Видите, у нас закрыта, а за рубежом наоборот. Как только появились
данные о загрязненности грудного молока диоксинами и ПВХ, Австралия тут
же запретила все хлорсодержащие компоненты, применяемые в производстве
товаров народного потребления — клеев, красок, средств для консервации
древесины. В Швейцарии наложили вето на использование медицинского
оборудования из ПВХ, а также окон в жилищном строительстве — тех самых,
которые считаются сегодня в России высшим шиком. С 90-х годов ХХ века
Скандинавия не использует хлор для отбеливания бумаги, с успехом внедрив в
этот процесс перекись водорода. Швеция наложила мораторий на строительство
мусоросжигающих заводов. Такое же решение приняли Канада и США. Это лишь
капля того, как эти страны изгоняли диоксины со своих территорий.
Сейчас в Европе практически проблемы диоксинов нет. Вернее, она есть,
но ровно настолько, насколько угрожает им такая реакторная печка диоксинов,
как Россия.
Швеция за целый год выбрасывает 10 граммов диоксина, а у нас один
мусоросжигательный завод в Москве — 30 граммов. А по всей России кто
считал?
Хлорсодержащие материалы есть у нас на каждом шагу: линолеум, мебель,
жалюзи, оргтехника, даже кукла Барби, с которой возится чадо, и та может
быть сделана из опасных соединений. Но если иностранная продукция, сделанная
из ПВХ, как правило, хотя бы маркирована спецзначком, наши производители
себя такой мелочью не утруждают. О том, продаются ли у нас до сих пор
напитки и масло в опасных бутылках из винилхлорида, не смог ответить даже
президент Союза производителей и потребителей тарной и упаковочной
продукции. Впрочем, я сама знаю — продаются.
Во-первых, такие поставляет Турция. А во-вторых, потому что два щелчка
кнопкой мыши по монитору компьютера — и в Интернете тут же вылезает
адресочек их производителя.
А может быть, мы просто очень мужественные люди — не боимся ни за себя,
ни за здоровье своих детей? А может, проблема нас не трогает потому, что
опасность невидима? Государство в бюджете на будущий год опять беззастенчиво
откусило кусок от тех средств, что выделяются стране на экологию.

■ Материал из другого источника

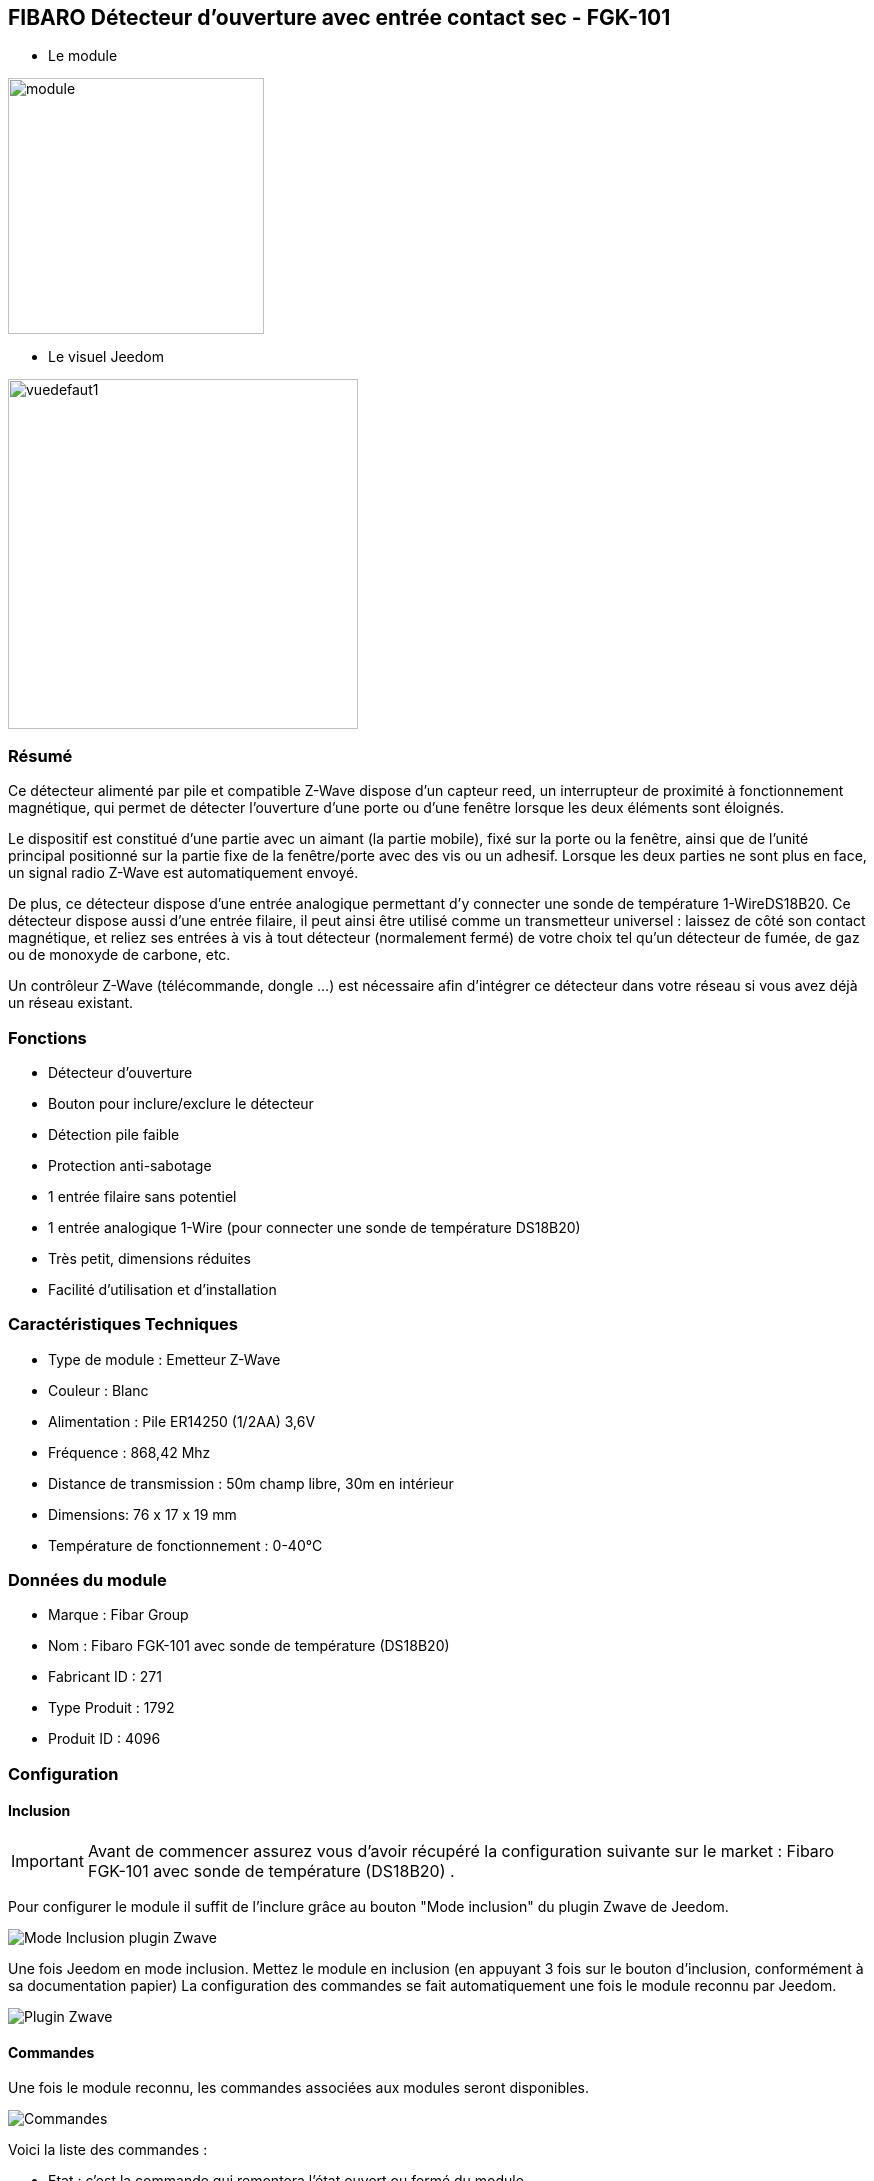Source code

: :icons:
== FIBARO Détecteur d'ouverture avec entrée contact sec - FGK-101

* Le module

image::../images/fibaro.fgk101-DS18B20/module.jpg[width=256]

* Le visuel Jeedom

image::../images/fibaro.fgk101-DS18B20/vuedefaut1.jpg[width=350]

=== Résumé

Ce détecteur alimenté par pile et compatible Z-Wave dispose d'un capteur reed, un interrupteur de proximité à fonctionnement
magnétique, qui permet de détecter l'ouverture d'une porte ou d'une fenêtre lorsque les deux éléments sont éloignés.

Le dispositif est constitué d'une partie avec un aimant (la partie mobile), fixé sur la porte ou la fenêtre, ainsi que de
l'unité principal positionné sur la partie fixe de la fenêtre/porte avec des vis ou un adhesif. Lorsque les deux parties ne
sont plus en face, un signal radio Z-Wave est automatiquement envoyé.

De plus, ce détecteur dispose d'une entrée analogique permettant d'y connecter une sonde de température 1-WireDS18B20.
Ce détecteur dispose aussi d'une entrée filaire, il peut ainsi être utilisé comme un transmetteur universel : laissez de
côté son contact magnétique, et reliez ses entrées à vis à tout détecteur (normalement fermé) de votre choix tel qu'un détecteur
de fumée, de gaz ou de monoxyde de carbone, etc.

Un contrôleur Z-Wave (télécommande, dongle ...) est nécessaire afin d'intégrer ce détecteur dans votre réseau si vous avez
déjà un réseau existant.

=== Fonctions

* Détecteur d'ouverture
* Bouton pour inclure/exclure le détecteur
* Détection pile faible
* Protection anti-sabotage
* 1 entrée filaire sans potentiel
* 1 entrée analogique 1-Wire (pour connecter une sonde de température DS18B20)
* Très petit, dimensions réduites
* Facilité d'utilisation et d'installation

=== Caractéristiques Techniques

* Type de module : Emetteur Z-Wave
* Couleur : Blanc
* Alimentation : Pile ER14250 (1/2AA) 3,6V
* Fréquence : 868,42 Mhz
* Distance de transmission : 50m champ libre, 30m en intérieur
* Dimensions: 76 x 17 x 19 mm
* Température de fonctionnement : 0-40°C

=== Données du module

* Marque : Fibar Group
* Nom : Fibaro FGK-101 avec sonde de température (DS18B20)
* Fabricant ID : 271
* Type Produit : 1792
* Produit ID : 4096

=== Configuration

==== Inclusion
[icon="../images/plugin/important.png"]
[IMPORTANT]
Avant de commencer assurez vous d'avoir récupéré la configuration suivante sur le market : Fibaro FGK-101 avec sonde de température (DS18B20) .

Pour configurer le module il suffit de l'inclure grâce au bouton "Mode inclusion" du plugin Zwave de Jeedom.

image::../images/plugin/bouton_inclusion.jpg[Mode Inclusion plugin Zwave,align="center"]
Une fois Jeedom en mode inclusion. Mettez le module en inclusion (en appuyant 3 fois sur le bouton d'inclusion, conformément à sa documentation papier)
La configuration des commandes se fait automatiquement une fois le module reconnu par Jeedom.

image::../images/fibaro.fgk101-DS18B20/information.jpg[Plugin Zwave,align="center"]

==== Commandes

Une fois le module reconnu, les commandes associées aux modules seront disponibles.

image::../images/fibaro.fgk101-DS18B20/commandes.jpg[Commandes,align="center"]

[underline]#Voici la liste des commandes :#

* Etat : c'est la commande qui remontera l'état ouvert ou fermé du module
* Température : c'est la commande qui permet de remonter la température mesurée par une éventuelle sonde one wire
* Entrée Contact : c'est la commande qui permet de remonter l'état d'un éventuel contact sec relié sur le bornier

==== Configuration du module
[icon="../images/plugin/warning.png"]
[WARNING]
Si c'est votre première inclusion il est fortemment recommandé de réveiller votre module et de s'assurer que la queue zwave est vide.

Pour cela cliquez sur le bouton pour voir la queue zwave :

image::../images/plugin/bouton_queue.jpg[queue plugin Zwave,align="center"]

Pour réveiller le module il faut cliquer 3 fois sur le bouton d'inclusion (4 fois peuvent être nécessaire).
Vous devriez voir la queue se vider des messages concernant le fibaro motion.

Si ce n'est pas le cas ou si il reste des messages pour le module refaite un réveil.

[icon="../images/plugin/important.png"]
[IMPORTANT]
Lors d'une première inclusion réveillez toujours le module juste après l'inclusion.


Ensuite si vous voulez effectuer la configuration du module en fonction de votre installation,
il faut pour cela passer par la bouton "Configuration" du plugin Zwave de Jeedom.

image::../images/plugin/bouton_configuration.jpg[Configuration plugin Zwave,align="center"]

[underline]#Vous arriverez sur cette page#

image::../images/fibaro.fgk101-DS18B20/config1.jpg[Config1,align="center"]
image::../images/fibaro.fgk101-DS18B20/config2.jpg[Config2,align="center"]

[underline]#Détails des paramètres :#

* Wakeup : c'est l'interval de réveil du module (valeur recommandée 7200)
* 1: permet de régler le délai d'annulation de l'alarme de l'entrée in (contact sec)
* 2: permet de choisir si la led bleue doit clignoter à l'ouverture et la fermeture de votre porte par exemple
* 3: permet de définir le type contact relié au bornier (IN)
* 5: déconseillé de changer ce paramètre sauf si vous savez pourquoi (définit le type de signal envoyé au groupe d'association 1)
* 7: valeur envoyée au groupe d'association 1
* 9: permet de régler l'envoi du signal d'annulation entre l'entrée in et le groupe d'association 1
* 12: permet de régler la sensibilité au changement de température (si une sonde 1 wire est reliée au module)
* 13: permet de régler l'envoi en mode broadcast des signaux de températures et de tamper
* 14: permet d'acitver la fonctionnalité d'activation de scènes

==== Groupes

Ce module possède trois groupes d'association, seul le troisième est indispensable.

image::../images/fibaro.fgk101-DS18B20/groupe.jpg[Groupe]

=== Bon à savoir

==== Spécificités
[icon="../images/plugin/tip.png"]
[TIP]
Ce module est très capricieux sur les wakeup et nécessite une très forte proximité avec le contrôleur lors de son inclusion

==== Visuel alternatif

image::../images/fibaro.fgk101-DS18B20/vuewidget.jpg[width=300]

=== Wakeup

Pour réveiller ce module il y a une seule et unique façon de procéder :

* appuyer 3/4 fois sur le bouton d'inclusion. Il peut être nécessaire de le faire plusieurs fois de suite (2 ou 3)

=== F.A.Q.

[panel,primary]
.J'ai l'impression que le module ne se réveille pas.
--
Ce module se réveille en appuyant 3 fois sur un des boutons tampers. Mais il faut que l'autre bouton tamper soit enfoncé.
--

[panel,primary]
.Je n'arrive pas à inclure le module.
--
Ce module à une portée très faible. Il est conseillé de faire l'inclusion au plus proche de votre box.
--

[panel,primary]
.J'ai changé la configuration mais elle n'est pas prise en compte.
--
Ce module est un module sur batterie, la nouvelle configuration sera prise en compte au prochain wakeup.
--

=== Note importante
[icon="../images/plugin/important.png"]
[IMPORTANT]
[underline]#Il faut réveiller le module :#
 après son inclusion, après un changement de la configuration
, après un changement de wakeup, après un changement des groupes d'association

Представьте себе, что бюджет министра Финляндии на представительские расходы
десять лет назад был равен всему отпускаемому бюджету на охрану природы
Российской Федерации. Плакать или смеяться? С тех пор цифру эту увеличили
всего в два раза!
А в общем, ситуация для России типичная. Как говорится, пока гром не
грянет — мужик не перекрестится. Так и живем на авось.